You want the people you love to live long and happy lives (motivation) so you help them develop healthy habits by making it easy for them to choose what’s healthy no matter how complicated it makes your own day (determination).
Putting it to use
When you’re tempted to put off your workouts or eat as much of whatever food you want, remember WHY you started developing healthy habits in the first place. Allow that reminder to be your resolution to continue on.
The thought process may go something like this:
“Cheesecake is my FAVORITE and I just can’t pass it up. But this week I will attend multiple parties. If I overeat and have dessert at each party then I will gain weight. If I gain weight, my jeans will be too tight. Fitting into my jeans is something that makes me feel confident and attractive. I don’t want my jeans to be too tight – and I don’t want to feel gross later – so I will make healthy choices and allow myself only one small treat at each party.

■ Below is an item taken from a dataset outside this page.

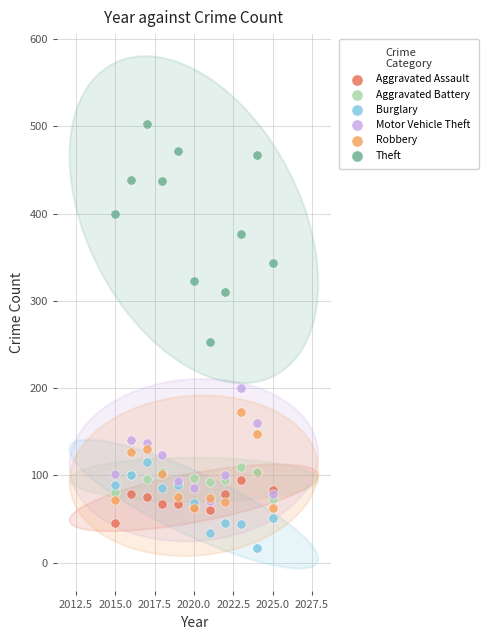

Which series reaches the minimum Y coordinate?

Burglary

To lessen the blow, I will cut the amount of carbs and sugar I eat during the day and focus on having more veggies and lean protein. Hello, grilled chicken over salad!”
“I’m really not motivated today. All I want to do is sit down and have a glass of wine. But I should workout five days this weeks. If I don’t, not only will I start to gain weight, but I will lose the progress I’ve worked so hard for. I need to workout so I feel strong, upbeat, and positive. I can’t workout on Thursday because there’s a family event. I can’t workout Saturday morning because I have to be somewhere. If I want to get in all my workouts, I have to workout today. OK. Like it or not, I better get moving.”
Motivation alone isn’t always enough to help you through the rough patches. Sometimes, reminding yourself WHY you make certain choices is all the determination you need to stick to it. There will be days that you don’t feel like working out or you do feel like eating a large ice cream sundae. And while times of resting and treating yourself are important, you have to be careful not to allow those behaviors to become a habit. Those feelings can control your choices, if you let them.
You have to be honest with yourself. You have to be determined to stick it out even when you don’t feel like it.
To sum it up
Ask yourself WHY you want to be healthy. WHY you want to eat nutritious food and exercise. The answers you’ll find may be the tool you need to take action. If you can’t find a good answer to the WHY, then you don’t really desire the change and will never do what it takes to see it through. Find your WHY.
When you’re tempted to slack off, remember that WHY. Think about how much it means to you and then do something about it, even if you don’t feel like it. Be resolute and firm in your purpose to live a healthy life.
And celebrate! Smile. Take a moment to feel proud. Because what you’ve done is amazing.